Dub Fiends and Political Animals |
‘Lightning Strikes
(Not Once But Twice)’, which kickstarts the third side, is notable for
Strummer’s semi-slurred take on rap music, one of the band’s first forays into
the genre, initiated by their visits to New York. It comes across in the same
way as Debbie Harry did when rapping on ‘Rapture’ about the same time. Mick
Jones’ ‘Up in Heaven (Not Only Here)’ is a critique of the many cheaply
constructed, crime-ridden towers of London flats that is as relevant now as it
was in 1980 in the wake of the Grenfell Tower disaster. “You can’t live in a home
which should not have been built/ By the bourgeoise clerks who bear no guilt.”
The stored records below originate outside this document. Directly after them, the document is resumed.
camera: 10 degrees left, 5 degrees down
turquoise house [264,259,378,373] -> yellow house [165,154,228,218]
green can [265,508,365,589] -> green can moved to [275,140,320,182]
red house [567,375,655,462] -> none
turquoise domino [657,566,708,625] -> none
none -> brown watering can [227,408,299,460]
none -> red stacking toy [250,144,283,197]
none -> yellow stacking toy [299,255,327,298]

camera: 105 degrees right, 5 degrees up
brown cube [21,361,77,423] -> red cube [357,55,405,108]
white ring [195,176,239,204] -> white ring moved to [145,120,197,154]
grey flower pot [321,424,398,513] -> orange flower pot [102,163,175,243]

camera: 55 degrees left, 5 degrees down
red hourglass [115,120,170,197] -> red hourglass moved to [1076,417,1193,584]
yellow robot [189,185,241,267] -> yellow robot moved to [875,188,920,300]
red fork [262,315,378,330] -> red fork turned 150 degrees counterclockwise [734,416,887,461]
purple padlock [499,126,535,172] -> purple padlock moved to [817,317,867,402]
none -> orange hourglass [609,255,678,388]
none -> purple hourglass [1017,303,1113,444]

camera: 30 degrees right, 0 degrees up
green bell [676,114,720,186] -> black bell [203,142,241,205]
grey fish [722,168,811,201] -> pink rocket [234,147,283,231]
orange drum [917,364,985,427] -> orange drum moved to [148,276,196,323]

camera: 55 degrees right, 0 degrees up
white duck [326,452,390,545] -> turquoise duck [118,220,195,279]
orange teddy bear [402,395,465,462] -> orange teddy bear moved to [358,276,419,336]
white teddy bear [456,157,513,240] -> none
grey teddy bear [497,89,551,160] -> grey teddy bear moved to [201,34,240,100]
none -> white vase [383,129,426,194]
And rather ominously portends that the building will fall to the ground when
the wind is too strong.
This side features
‘Corner Soul’, which begins with a radio excerpt from the Notting Hill Carnival
and segues into ‘Let’s Go Crazy’, both harbouring Caribbean tendencies, while ‘The
Sound of The Sinners’ is pure gospel that could have been recorded in the Bible
Belt.
Bypassing ‘Rebel
Waltz’, as to do otherwise would only result in unhelpful comments, the second
side is on to an old Mose Allison number ‘Look Here’ and the Paul Simonon
voiced ‘The Crooked Beat’, which reflects the bassist’s obsession with reggae.
Soon turning, as they would regularly do, to another beat, ‘Somebody Got
Murdered’ is the kind of raucous up and at ‘em track that reminds me of ‘Spanish
Bombs’ from London Calling. It concludes with the magnificent reggae anthem ‘One
More Time’ and its accompanying dub version. Remember, the original intention
was to record an album entirely of reggae and dub in Jamaica, and the band
likely achieved that ambition with a string of tracks in the genre. If you look
for one, you’ll find a complete reggae or dub album within these 36 tracks.
And that leads us
to the first side, and the most impressive, with two excellent singles, ‘The
Magnificent Seven’ (clip below), and ‘Hitsville UK’ kicking it off. The former is all New
York, pseudo-rap and souped-up funk. The lyrics appear to be a stream of
consciousness that name-check all manner of historical figures and drops in
lines such as “vacuum cleaner sucks up budgie” at odd points. It’s ostensibly
about the working day, “Ring! Ring! It’s seven a.m.” is the opening holler and
when our wage slave reaches the workplace “minutes drag and the hours jerk”. ‘Hitsville
UK’ meanwhile, features Ellen Foley on main vocals along with Jones in a
diatribe on the hit-making pop factory.
There’s a version
of James Waynes’ 1951 blues cut ‘Junco Partner’, with Strummer back in his
customary position; ‘Ivan Meets G.I. Joe’ is cold war disco, ‘The Leader’
explores the cult of personality and media sycophancy, all within one minute
and 40 seconds, and ‘Something About England’ begins with plenty of piano and
forlorn signing before Strummer gets into his stride.
You’ll have
noticed I have breezed past some songs (and omitted some completely), but it
would be impossible to delve into them all in great detail. Suffice to say
there’s an enormous sway of styles and ambitions on the six sides, and that’s
not to mention the occasional inter-song dialogues and other experimental
tricks the band get up to.
Sandinista! isn’t,
per se, a bloated album, as some commentators have long suggested. It has its
flaws, of course; it would be virtually impossible for a triple not to dip in
quality at some points. But the flaws are not in the triple album concept, more
in the inclusion of say, half a dozen tracks that there must have been some
ready-made substitutes for. ‘Career Opportunities’ sung by children?? Someone
was having a laugh, but it wasn’t funny. And Tymon Dogg should never have been
let near a microphone, but ‘Lose This Skin’ is his song and he’ll sing if he
wants to.
But, you know,
quite frankly, who gives a jellyfish’s family jewels for these slip ups,
they’re as much a part of the concept as grandad’s missing teeth. And while
there’s a case for, say, having all the dub and alternative versions corralled
into a separate disk released sometime in 1981, this is what we have, and a
little patience and commitment results in a pair of satisfied ears.